なにごとかを突き詰めて探求していくと、しだいに理解者の少ない世界へとはいっていく。
たとえば、骨董品の世界はどうだろう。私にはどう見ても、ただの古ぼけた欠けた茶碗にしか見えないものが、何百万円という価格で売買されていたりする。私にはわからないが、骨董品を探求しその価値がわかる人にとっては、貴重なものらしい。
私にわかるのはせいぜい、日用品の世界。これは使いやすい茶碗だね、とか、模様がいいね、とか、軽くてしかも割れにくいね、といったレベル。
表現の世界でもおなじようなことがいえることがある。たとえば音楽の世界では、だれもがわかる歌謡曲やポップス、童謡や唱歌がある。ある曲が演奏されれば、それがだれがどのように演奏されていたとしても、聴き手はまず「知っている曲」として受け取る。たくさんの聴衆に受け入れられる。
その音楽も突き詰められていくと、難しい構成、聴いたこともないサウンド、よほどの聴き手でなければわからないスリリングなコミュニケーションや偶然性を求める即興演奏など、理解者はピラミッド構造の頂点にちかづいていくように少なくなる。
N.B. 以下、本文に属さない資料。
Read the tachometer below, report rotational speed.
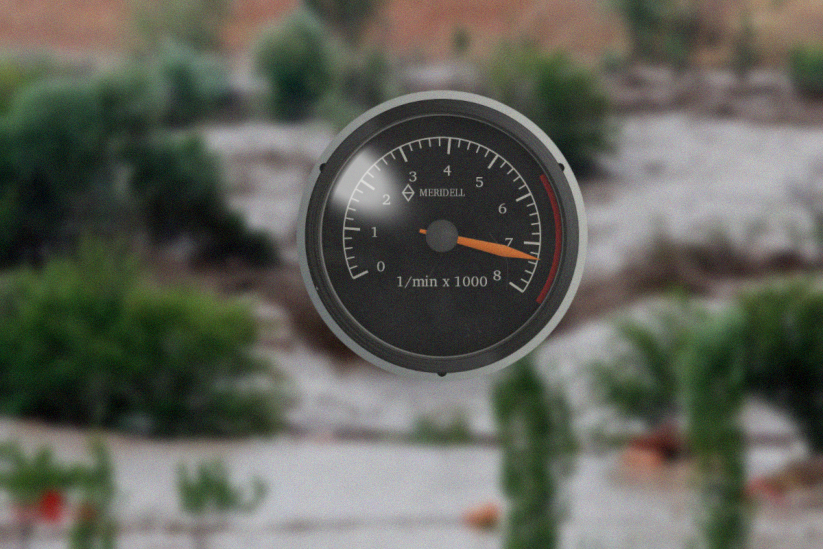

表現をしていると――いや、なにごとをやっていても、自分はどの世界をめざすのか、という選択をたえず迫られる。多くの人に受け入れられる、わかりやすくて平易で表面的な世界をめざすのか、あるいは、だれもが到達しえないような孤高の世界をめざすのか。
それは両立しえないものなのか。
このジレンマに直面している表現者を見るとき、私はその苦しさと正直さに共感する。